Orphelin de père, le narrateur, âgé de quatorze ans, grandit tant bien que mal auprès d'une mère de plus en plus inaccessible. Réfugiée dans un monde où revit son premier né, que la mort subite du nourrisson a emporté, elle présente des signes croissants du syndrome de Diogène et accumule maladivement les objets. Deux décennies plus tard, devenu père à son tour après avoir été finalement élevé par son oncle et sa tante, le fils tente désespérément d'établir le contact avec sa mère, désormais terrée dans une maison débordante d'immondices.

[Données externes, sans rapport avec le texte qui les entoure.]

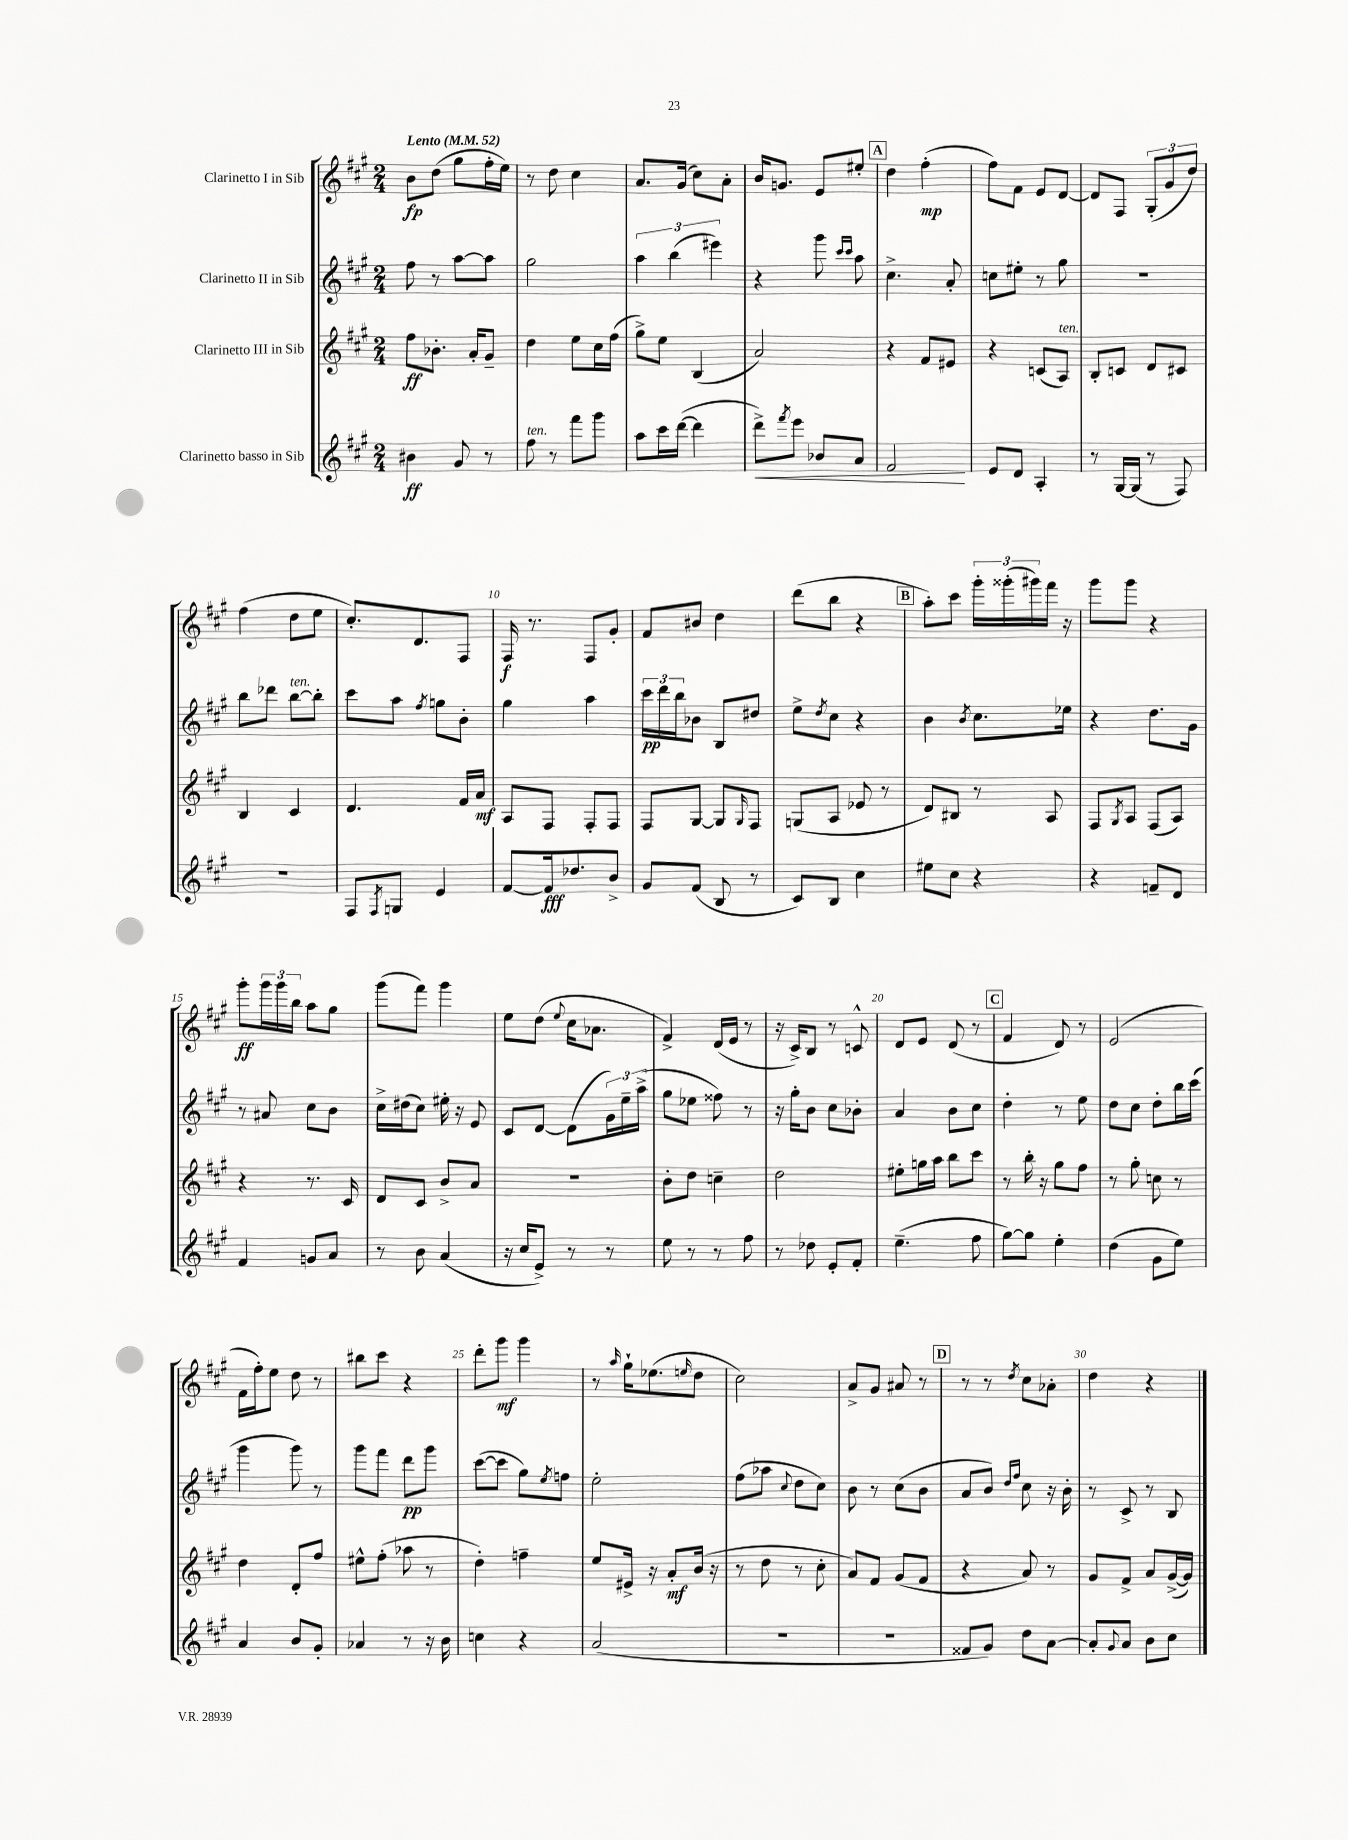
<<
\new StaffGroup <<
\new Staff = "s0" \with { instrumentName = "Clarinetto I in Sib" } {
    \clef treble \key a \major \numericTimeSignature \time 2/4 \tempo "Lento" 4 = 52
    b'8\fp d''8( gis''8 fis''16-. e''16) |
    r8 d''8 cis''4 |
    a'8. gis'16( cis''8) a'8-. |
    b'16 g'8. e'8 eis''8-. |
    \mark \markup { \box "A" } d''4 fis''4-.\mp( |
    fis''8) fis'8 e'8 d'8~ |
    d'8 fis8 \tuplet 3/2 { gis8-.( gis'8 d''8) } |
    fis''4( d''8 e''8 |
    cis''8.-.) d'8. fis8 |
    fis16\f r8. fis8 gis'8-. |
    fis'8 bis'8 d''4 |
    d'''8( b''8 r4 |
    \mark \markup { \box "B" } a''8-.) cis'''8 \tuplet 3/2 { gis'''16-. gisis'''16-.( gis'''16) } fis'''16 r16 |
    gis'''8 gis'''8 r4 |
    gis'''8-.\ff \tuplet 3/2 { gis'''16 gis'''16 b''16 } a''8 gis''8 |
    gis'''8( fis'''8) gis'''4 |
    e''8 d''8( \appoggiatura { e''8 } cis''16 aes'8. |
    fis'4->) d'16( e'16 r8 |
    r16 cis'16->) b8 r8 c'8-^ |
    d'8 e'8 d'8( r8 |
    \mark \markup { \box "C" } fis'4 d'8) r8 |
    e'2( |
    fis'16 fis''16-.) e''8 d''8 r8 |
    bis''8 cis'''8 r4 |
    d'''8-. gis'''8\mf gis'''4 |
    r8 \grace { a''16 } gis''16-! ees''8.( \grace { e''16 } d''8 |
    cis''2) |
    a'8-> gis'8 ais'8 r8 |
    \mark \markup { \box "D" } r8 r8 \acciaccatura { d''8 } cis''8 aes'8-. |
    d''4 r4 \bar "|." |
}
\new Staff = "s1" \with { instrumentName = "Clarinetto II in Sib" } {
    \clef treble \key a \major \numericTimeSignature \time 2/4
    fis''8 r8 a''8~ a''8 |
    gis''2 |
    \tuplet 3/2 { a''4 b''4( eis'''4) } |
    r4 gis'''8 \grace { cis'''16 cis'''16 } a''8 |
    \mark \markup { \box "A" } cis''4.-> a'8-. |
    c''8 eis''8-. r8 gis''8 |
    R2 |
    b''8 des'''8 b''8~^\markup { \italic "ten." } b''8-. |
    cis'''8 a''8 \acciaccatura { fis''8 } g''8 b'8-. |
    gis''4 a''4 |
    \tuplet 3/2 { cis'''16\pp d'''16 b''16 } bes'8 b8 dis''8 |
    e''8-> \acciaccatura { d''8 } cis''8 r4 |
    \mark \markup { \box "B" } b'4 \acciaccatura { b'8 } cis''8. ees''16 |
    r4 d''8. gis'16 |
    r8 ais'8 cis''8 b'8 |
    cis''16-> dis''16( cis''8) eis''16-. r16 e'8 |
    cis'8 d'8~ d'8( \tuplet 3/2 { gis'16) e''16-- a''16->( } |
    gis''8 ees''8 fisis''8) r8 |
    r16 gis''16-. b'8 cis''8 bes'8-. |
    a'4 b'8 cis''8 |
    \mark \markup { \box "C" } d''4-. r8 e''8 |
    d''8 cis''8 d''8-. b''16 cis'''16( |
    gis'''4 gis'''8) r8 |
    gis'''8 fis'''8 d'''8\pp gis'''8 |
    cis'''8~( cis'''8 gis''8) \acciaccatura { e''8 } f''8 |
    e''2-. |
    fis''8( aes''8 \appoggiatura { cis''8 } d''8 cis''8) |
    b'8 r8 cis''8( b'8 |
    \mark \markup { \box "D" } a'8 b'8) \grace { d''16 fis''16 } cis''8 r16 b'16-. |
    r8 cis'8-> r8 b8 \bar "|." |
}
\new Staff = "s2" \with { instrumentName = "Clarinetto III in Sib" } {
    \clef treble \key a \major \numericTimeSignature \time 2/4
    fis''8\ff bes'8.-. a'16-. gis'8-- |
    d''4 e''8 cis''16 fis''16( |
    gis''8->) e''8 b4( |
    a'2) |
    \mark \markup { \box "A" } r4 fis'8 eis'8 |
    r4 c'8( a8^\markup { \italic "ten." }) |
    b8-. c'8 d'8 cis'8 |
    b4 cis'4 |
    d'4. fis'16 a'16\mf |
    a8 fis8 fis8-. fis8 |
    fis8 gis8~ gis8 \grace { gis16 } fis8 |
    g8( a8 ees'8 r8 |
    \mark \markup { \box "B" } d'8) bis8 r8 a8 |
    fis8 \acciaccatura { gis8 } a8 fis8( a8) |
    r4 r8. cis'16 |
    d'8 cis'8 b'8-> a'8 |
    R2 |
    b'8-. d''8 c''4-- |
    d''2 |
    eis''8-. g''16 a''16 b''8 cis'''8 |
    \mark \markup { \box "C" } r8 b''16-. r16 gis''8 fis''8 |
    r8 gis''8-. c''8 r8 |
    d''4 d'8-. fis''8 |
    eis''8-^ fis''8-.( aes''8 r8 |
    d''4-.) f''4-- |
    e''8 eis'16-> r16 a'8-.\mf b'16( r16 |
    r8 d''8 r8 cis''8-. |
    a'8) fis'8 gis'8( fis'8 |
    \mark \markup { \box "D" } r4 a'8) r8 |
    gis'8 fis'8-> a'8 gis'16~->( gis'16) \bar "|." |
}
\new Staff = "s3" \with { instrumentName = "Clarinetto basso in Sib" } {
    \clef treble \key a \major \numericTimeSignature \time 2/4
    bis'4\ff gis'8 r8 |
    fis''8^\markup { \italic "ten." } r8 fis'''8 gis'''8 |
    a''8 cis'''16 d'''16~( d'''4 |
    d'''8->\<) \acciaccatura { fis'''8 } e'''8 bes'8 a'8 |
    \mark \markup { \box "A" } fis'2\! |
    e'8 d'8 a4-. |
    r8 gis16~ gis16( r8 fis8) |
    R2 |
    fis8 \acciaccatura { fis8 } g8 e'4 |
    fis'8~ fis'16\fff des''8. b'8-> |
    gis'8 fis'8( b8 r8 |
    cis'8) b8 cis''4 |
    \mark \markup { \box "B" } eis''8 cis''8 r4 |
    r4 f'8-- d'8 |
    fis'4 g'8 a'8 |
    r8 b'8 a'4( |
    r16 cis''16 e'8->) r8 r8 |
    e''8 r8 r8 fis''8 |
    r8 des''8 e'8-. fis'8-. |
    e''4.--( fis''8 |
    \mark \markup { \box "C" } gis''8~) gis''8 e''4-. |
    d''4( gis'8 e''8) |
    a'4 b'8 gis'8-. |
    aes'4 r8 r16 b'16 |
    c''4 r4 |
    a'2( |
    R2 |
    R2 |
    \mark \markup { \box "D" } fisis'8 gis'8) d''8 a'8~ |
    a'8-. \appoggiatura { gis'8 } a'8 b'8 cis''8 \bar "|." |
}
>>
>>
\layout { \context { \Score \override BarNumber.break-visibility = ##(#f #t #t) barNumberVisibility = #(every-nth-bar-number-visible 5) } }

Le roman commence par la genèse du drame, lorsqu’au décès du père dans un accident de voiture, se met en place un nouveau trio, constitué de la mère, du fils adolescent et, cette fois, du fantôme de plus en plus envahissant d’un bébé mort bien avant. La narration se partage entre le « je » du garçon, progressivement évincé par ce frère qui n’est plus, et le curieux « on » de la mère, qui, dans sa confusion croissante, s’est mise à dériver à distance du monde réel, abordant les rivages d’une folie sur le point de l’engloutir. Plus l’adolescent, à l’âge des premières expériences sexuelles et sentimentales, se lance à la découverte de la vie, plus la mère se replie dans un cocon peuplé de fantasmes, matérialisé par les objets qu’elle accumule en barricades protectrices et rassurantes.


Vingt ans plus tard, c’est au plus épais de la tragédie que le récit nous projette directement. « Orpheliné de son vivant », le fils rayé de l’univers maternel, mais décidé à forcer les barrages que sa mère a construits entre elle et lui, tente de retrouver une existence pour cette femme. A ses côtés, l’on découvre avec effroi l’état de décrépitude dans lequel elle est désormais plongée. Le narrateur se retrouve spéléologue lorsqu’il pénètre la maison de son enfance, devenue le sarcophage d’un esprit malade. Il n’y déterrera guère que les bribes vivaces de ses propres souvenirs, enfouis sous les montagnes de déchets puants qui ont colonisé tout l’espace.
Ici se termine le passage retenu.